::: SUPPLIED RECORDS :::
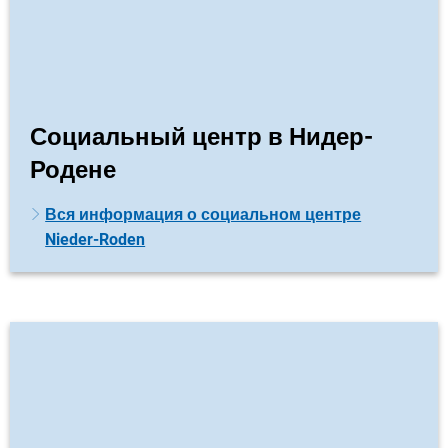
Социальный центр в Нидер-
Родене
Вся информация о социальном центре
Nieder-Roden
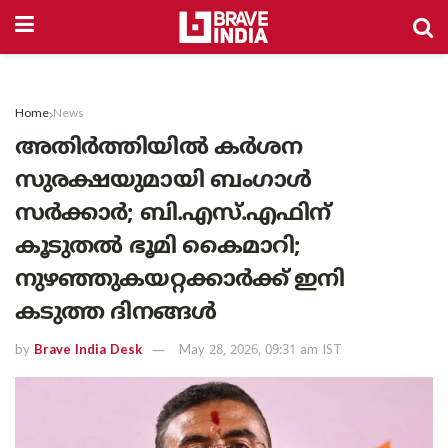
Home
News
അതിർത്തിയിൽ കർശന
സുരക്ഷയുമായി ബംഗാൾ
സർക്കാർ; ബി.എസ്.എഫിന്
കൂടുതൽ ഭൂമി കൈമാറി;
നുഴഞ്ഞുകയറ്റക്കാർക്ക് ഇനി
കടുത്ത ദിനങ്ങൾ
by
Brave India Desk
May 28, 2026, 09:31 am IST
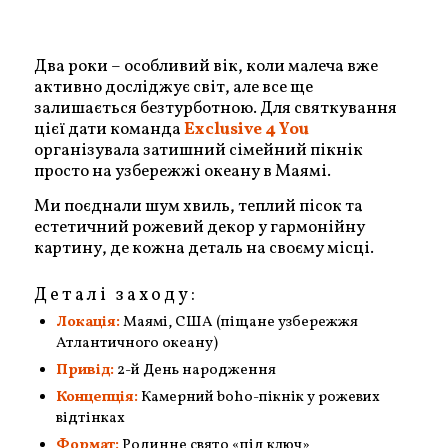
Два роки – особливий вік, коли малеча вже
активно досліджує світ, але все ще
залишається безтурботною. Для святкування
цієї дати команда
Exclusive 4 You
організувала затишний сімейний пікнік
просто на узбережжі океану в Маямі.
Ми поєднали шум хвиль, теплий пісок та
естетичний рожевий декор у гармонійну
картину, де кожна деталь на своєму місці.
Деталі заходу:
Локація:
Маямі, США (піщане узбережжя
Атлантичного океану)
Привід:
2-й День народження
Концепція:
Камерний boho-пікнік у рожевих
відтінках
Формат:
Родинне свято «під ключ»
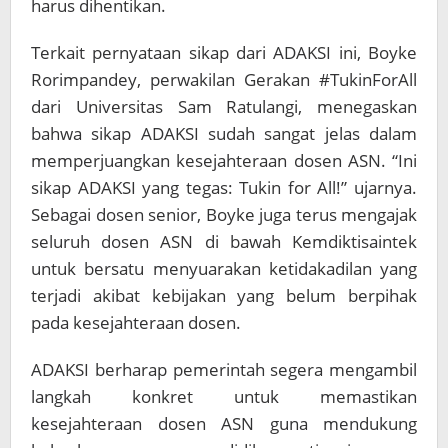
harus dihentikan.
Terkait pernyataan sikap dari ADAKSI ini, Boyke
Rorimpandey, perwakilan Gerakan #TukinForAll
dari Universitas Sam Ratulangi, menegaskan
bahwa sikap ADAKSI sudah sangat jelas dalam
memperjuangkan kesejahteraan dosen ASN. “Ini
sikap ADAKSI yang tegas: Tukin for All!” ujarnya.
Sebagai dosen senior, Boyke juga terus mengajak
seluruh dosen ASN di bawah Kemdiktisaintek
untuk bersatu menyuarakan ketidakadilan yang
terjadi akibat kebijakan yang belum berpihak
pada kesejahteraan dosen.
ADAKSI berharap pemerintah segera mengambil
langkah konkret untuk memastikan
kesejahteraan dosen ASN guna mendukung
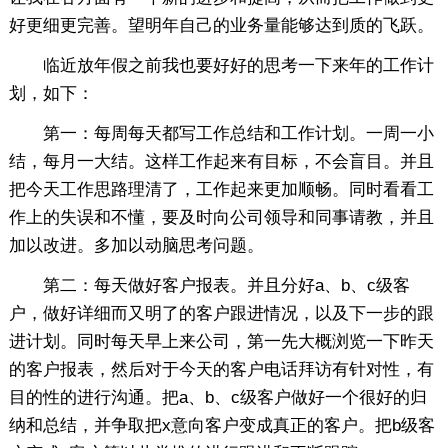
好更细更完善。望明年自己的业务量能够达到质的飞跃。
临近放年假之前我也要好好的思考一下来年的工作计
划，如下：
第一：每周每天都写工作总结和工作计划。一周一小
结，每月一大结。这样工作起来有目标，不会盲目。并且
把今天工作思路理清了，工作起来更加顺畅。同时看看工
作上的失误和不懂，要及时向公司领导和同事请教，并且
加以改进。多加以动脑思考问题。
第二：每天做好客户报表。并且分好a、b、c级客
户，做好详细而又明了的客户跟进情况，以及下一步的跟
进计划。同时每天早上来公司，第一先大概浏览一下昨天
的客户报表，然后对于今天的客户电话拜访有针对性，有
目的性的进行沟通。把a、b、c级客户做好一个很好的归
纳和总结，并争取把x意向客户变成真正的客户。把b级客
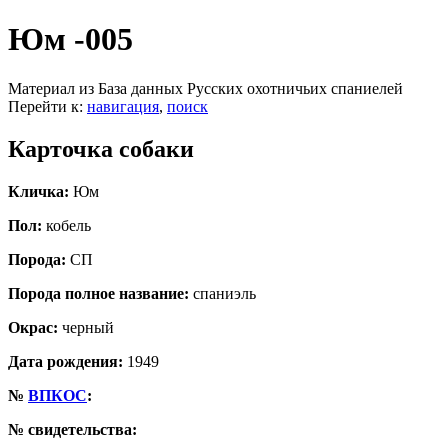
Юм -005
Материал из База данных Русских охотничьих спаниелей
Перейти к:
навигация
,
поиск
Карточка собаки
Кличка:
Юм
Пол:
кобель
Порода:
СП
Порода полное название:
спаниэль
Окрас:
черный
Дата рождения:
1949
№
ВПКОС
:
№ свидетельства:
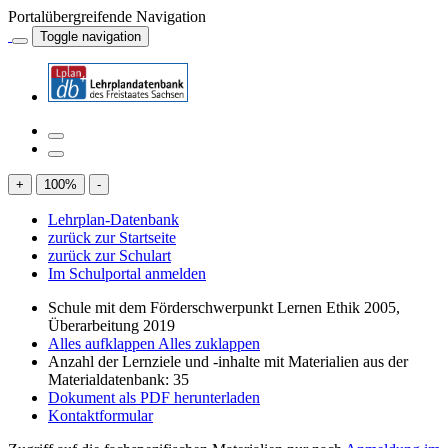
Portalübergreifende Navigation
Toggle navigation
+
100
%
-
Lehrplan-Datenbank
zurück zur Startseite
zurück zur Schulart
Im Schulportal anmelden
Schule mit dem Förderschwerpunkt Lernen Ethik 2005,
Überarbeitung 2019
Alles aufklappen
Alles zuklappen
Anzahl der Lernziele und -inhalte mit Materialien aus der
Materialdatenbank: 35
Dokument als PDF herunterladen
Kontaktformular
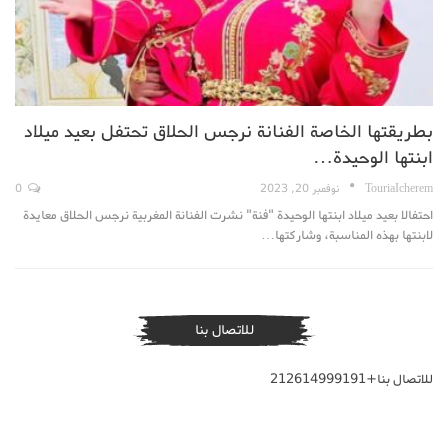
بطريقتها الخاصة الفنانة نرجس الحلاق تحتفل بعيد ميلاد
ابنتها الوحيدة…
TouriaIcherem
نوفمبر 20, 2023
0
احتفالا بعيد ميلاد ابنتها الوحيدة "فنة" نشرت الفنانة المغربية نرجس الحلاق معايدة
لابنتها بهذه المناسبة، وشاركتها…
للاتصال بنا
للاتصال بنا+212614999191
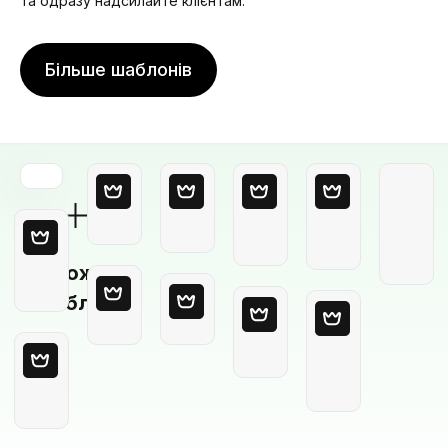
та одразу надсилайте клієнтам.
Більше шаблонів
Порожній
шаблон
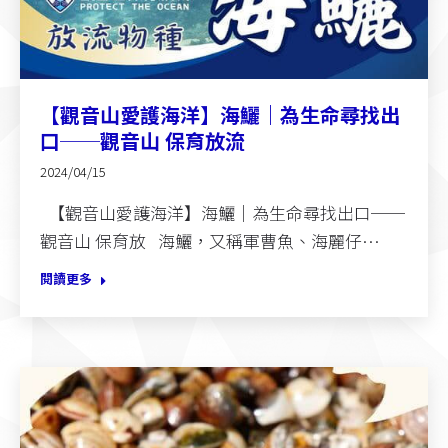
【觀音山愛護海洋】海鱺｜為生命尋找出
口──觀音山 保育放流
2024/04/15
【觀音山愛護海洋】海鱺｜為生命尋找出口──
觀音山 保育放 海鱺，又稱軍曹魚、海麗仔…
閱讀更多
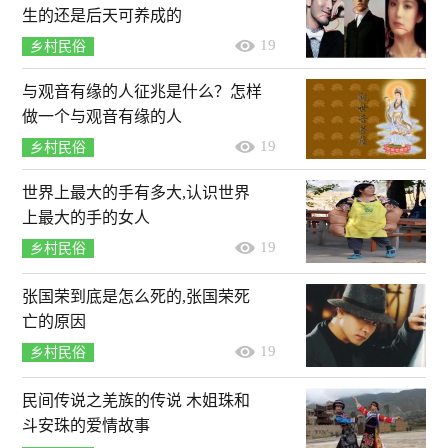
生的还是后天可养成的
19
乡村民俗
与观音有缘的人征兆是什么？怎样
做一个与观音有缘的人
19
乡村民俗
世界上最大的手有多大,认识世界
上最大的手的女人
19
乡村民俗
张国荣到底是怎么死的,张国荣死
亡的原因
19
乡村民俗
民间传说之羌族的传说 木姐珠和
斗安珠的爱情故事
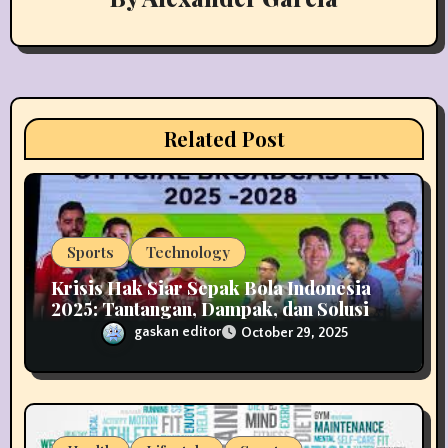
g
a
t
i
Related Post
o
n
Sports
Technology
Krisis Hak Siar Sepak Bola Indonesia
2025: Tantangan, Dampak, dan Solusi
Industri Media
gaskan editor
October 29, 2025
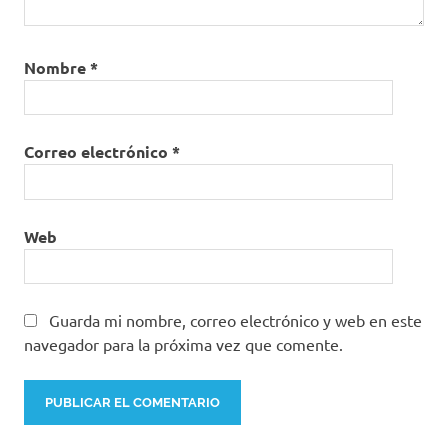
Nombre
*
Correo electrónico
*
Web
Guarda mi nombre, correo electrónico y web en este
navegador para la próxima vez que comente.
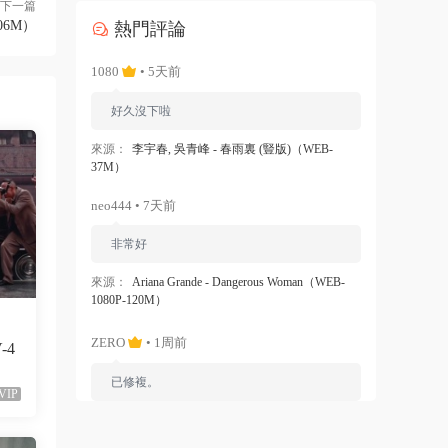
下一篇
06M）
熱門評論
1080
• 5天前
好久沒下啦
來源：
李宇春, 吳青峰 - 春雨裏 (豎版)（WEB-
37M）
neo444 • 7天前
非常好
來源：
Ariana Grande - Dangerous Woman（WEB-
1080P-120M）
ZERO
• 1周前
V-4
已修複。
VIP
來源：
留言闆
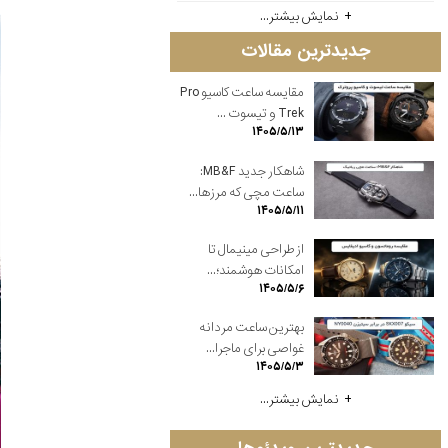
نمایش بیشتر...
جدیدترین مقالات
مقایسه ساعت کاسیو Pro
Trek و تیسوت ...
۱۴۰۵/۵/۱۳
شاهکار جدید MB&F:
ساعت مچی که مرزها...
۱۴۰۵/۵/۱۱
از طراحی مینیمال تا
امکانات هوشمند؛...
۱۴۰۵/۵/۶
بهترین ساعت مردانه
غواصی برای ماجرا...
۱۴۰۵/۵/۳
نمایش بیشتر...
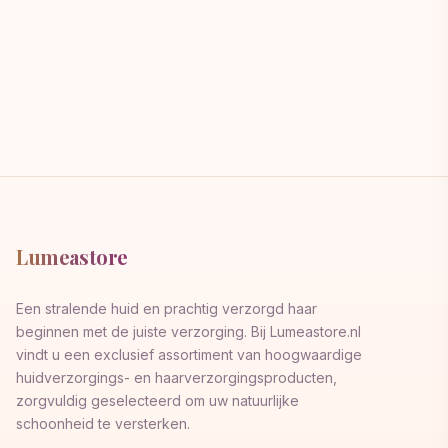
was:
is:
€25,98.
€22,93.
Lumeastore
Een stralende huid en prachtig verzorgd haar
beginnen met de juiste verzorging. Bij Lumeastore.nl
vindt u een exclusief assortiment van hoogwaardige
huidverzorgings- en haarverzorgingsproducten,
zorgvuldig geselecteerd om uw natuurlijke
schoonheid te versterken.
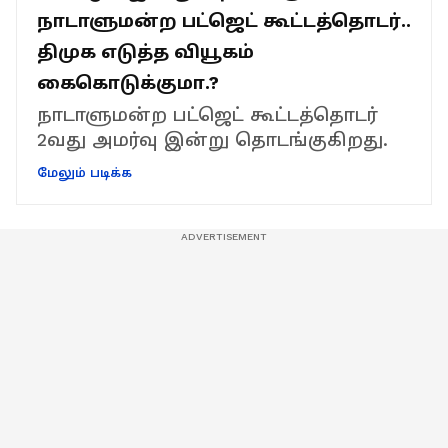
நாடாளுமன்ற பட்ஜெட் கூட்டத்தொடர்..
திமுக எடுத்த வியூகம்
கைகொடுக்குமா.?
நாடாளுமன்ற பட்ஜெட் கூட்டத்தொடர்
2வது அமர்வு இன்று தொடங்குகிறது.
மேலும் படிக்க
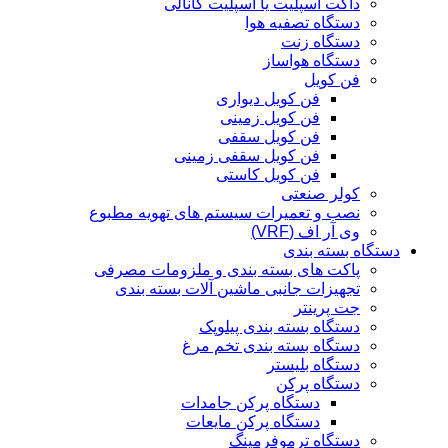
داکت اسپلیت یا اسپلیت کانالی
دستگاه تصفیه هوا
دستگاه زنت
دستگاه هواساز
فن کویل
فن کویل دیواری
فن کویل زمینی
فن کویل سقفی
فن کویل سقفی زمینی
فن کویل کاستی
کولر صنعتی
نصب و تعمیرات سیستم های تهویه مطبوع
وی آر اف (VRF)
دستگاه بسته بندی
پاکت های بسته بندی و ملزومات مصرفی
تجهیزات جانبی ماشین آلات بسته بندی
جت پرینتر
دستگاه بسته بندی پیلوپک
دستگاه بسته بندی تخم مرغ
دستگاه بلیستر
دستگاه پرکن
دستگاه پرکن جامدات
دستگاه پرکن مایعات
دستگاه ترموفرمینگ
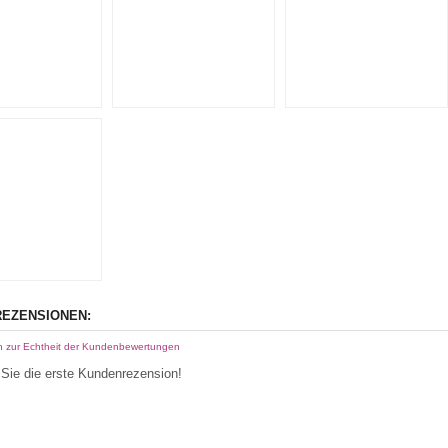
EZENSIONEN:
n zur Echtheit der Kundenbewertungen
Sie die erste Kundenrezension!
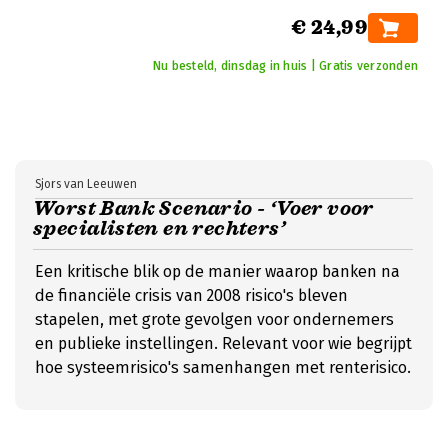
€ 24,99
Nu besteld, dinsdag in huis | Gratis verzonden
Sjors van Leeuwen
Worst Bank Scenario - ‘Voer voor
specialisten en rechters’
Een kritische blik op de manier waarop banken na
de financiële crisis van 2008 risico's bleven
stapelen, met grote gevolgen voor ondernemers
en publieke instellingen. Relevant voor wie begrijpt
hoe systeemrisico's samenhangen met renterisico.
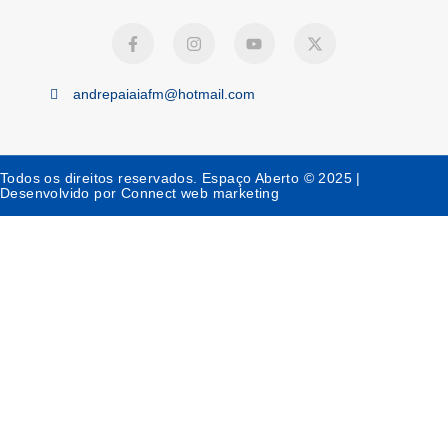
andrepaiaiafm@hotmail.com
Todos os direitos reservados. Espaço Aberto © 2025 |
Desenvolvido por Connect web marketing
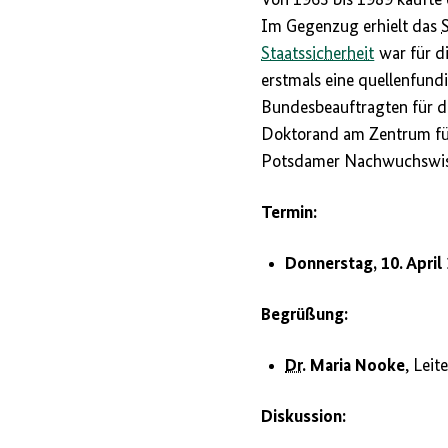
Im Gegenzug erhielt das
Staatssicherheit
war für d
erstmals eine quellenfund
Bundesbeauftragten für di
Doktorand am Zentrum für
Potsdamer Nachwuchswiss
Termin:
Donnerstag, 10. April
Begrüßung:
Dr.
Maria Nooke
, Leit
Diskussion:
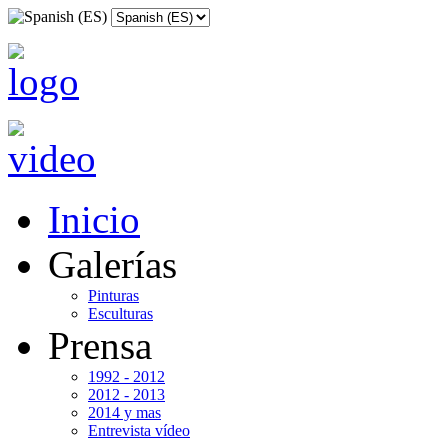
Inicio
Galerías
Pinturas
Esculturas
Prensa
1992 - 2012
2012 - 2013
2014 y mas
Entrevista vídeo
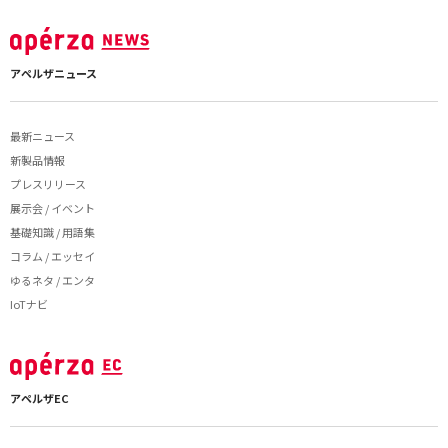
アペルザニュース
最新ニュース
新製品情報
プレスリリース
展示会 / イベント
基礎知識 / 用語集
コラム / エッセイ
ゆるネタ / エンタ
IoTナビ
アペルザEC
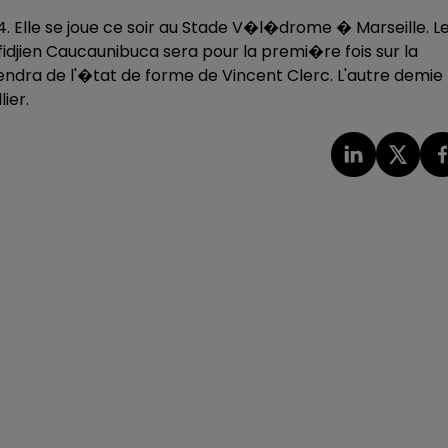
4. Elle se joue ce soir au Stade V�l�drome � Marseille. L
idjien Caucaunibuca sera pour la premi�re fois sur la
endra de l'�tat de forme de Vincent Clerc. L'autre demie
ier.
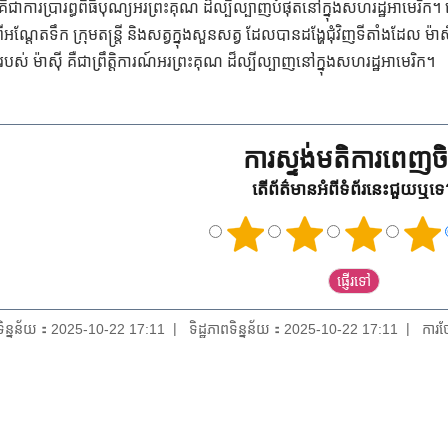
 គឺជាការប្រារព្ធពិធីបុណ្យអរព្រះគុណ ដ៏ល្បីល្បាញបំផុតនៅក្នុងសហរដ្ឋអាម
អណ្តែតទឹក ក្រុមតន្រ្តី និងសត្វក្នុងសួនសត្វ ដែលបានដង្ហែជុំវិញទីតាំងដែល ម៉ា
 របស់ ម៉ាស៊ី គឺជាព្រឹត្តិការណ៍អរព្រះគុណ ដ៏ល្បីល្បាញនៅក្នុងសហរដ្ឋអាមេរិក។
ការស្ទង់មតិការពេញចិត
តើព័ត៌មានអំពីទំព័រនេះជួយឬទ
យទិន្នន័យ：2025-10-22 17:11
ទិដ្ឋភាពទិន្នន័យ：2025-10-22 17:11
ការថ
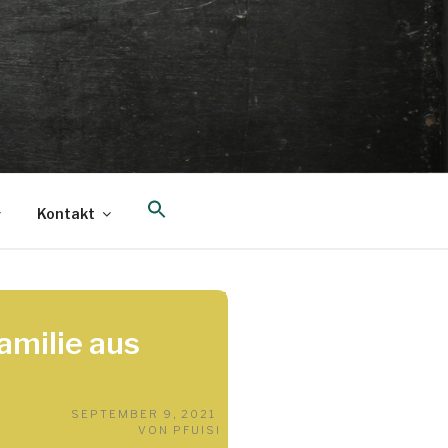
Search
Kontakt
for:
Search Button
amilie aus
VERÖFFENTLICHT
SEPTEMBER 9, 2021
AM
VON
PFUISI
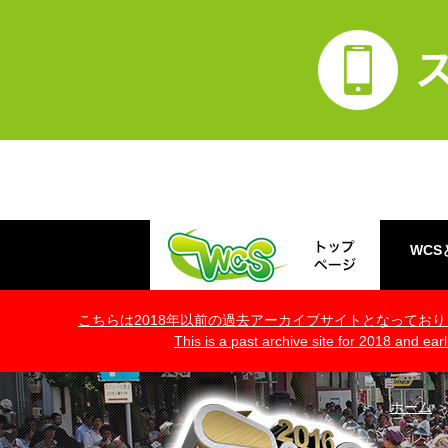
WCS
こちらは2018年以前の過去アーカイブサイトとなっております。(ht
This is a past archive site for 2018 and ear
ホーム
＞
:::
→ INSTRUCTIONS FOR THE TASK:
Whenever a line of the material above contains the string "الفنانة", copy that line out.

→ WRITTEN SOLUTION:
بطريقتها الخاصة الفنانة نرجس الحلاق تحتفل بعيد ميلاد
احتفالا بعيد ميلاد ابنتها الوحيدة "فنة" نشرت الفنانة المغربية نرجس الحلاق معايدة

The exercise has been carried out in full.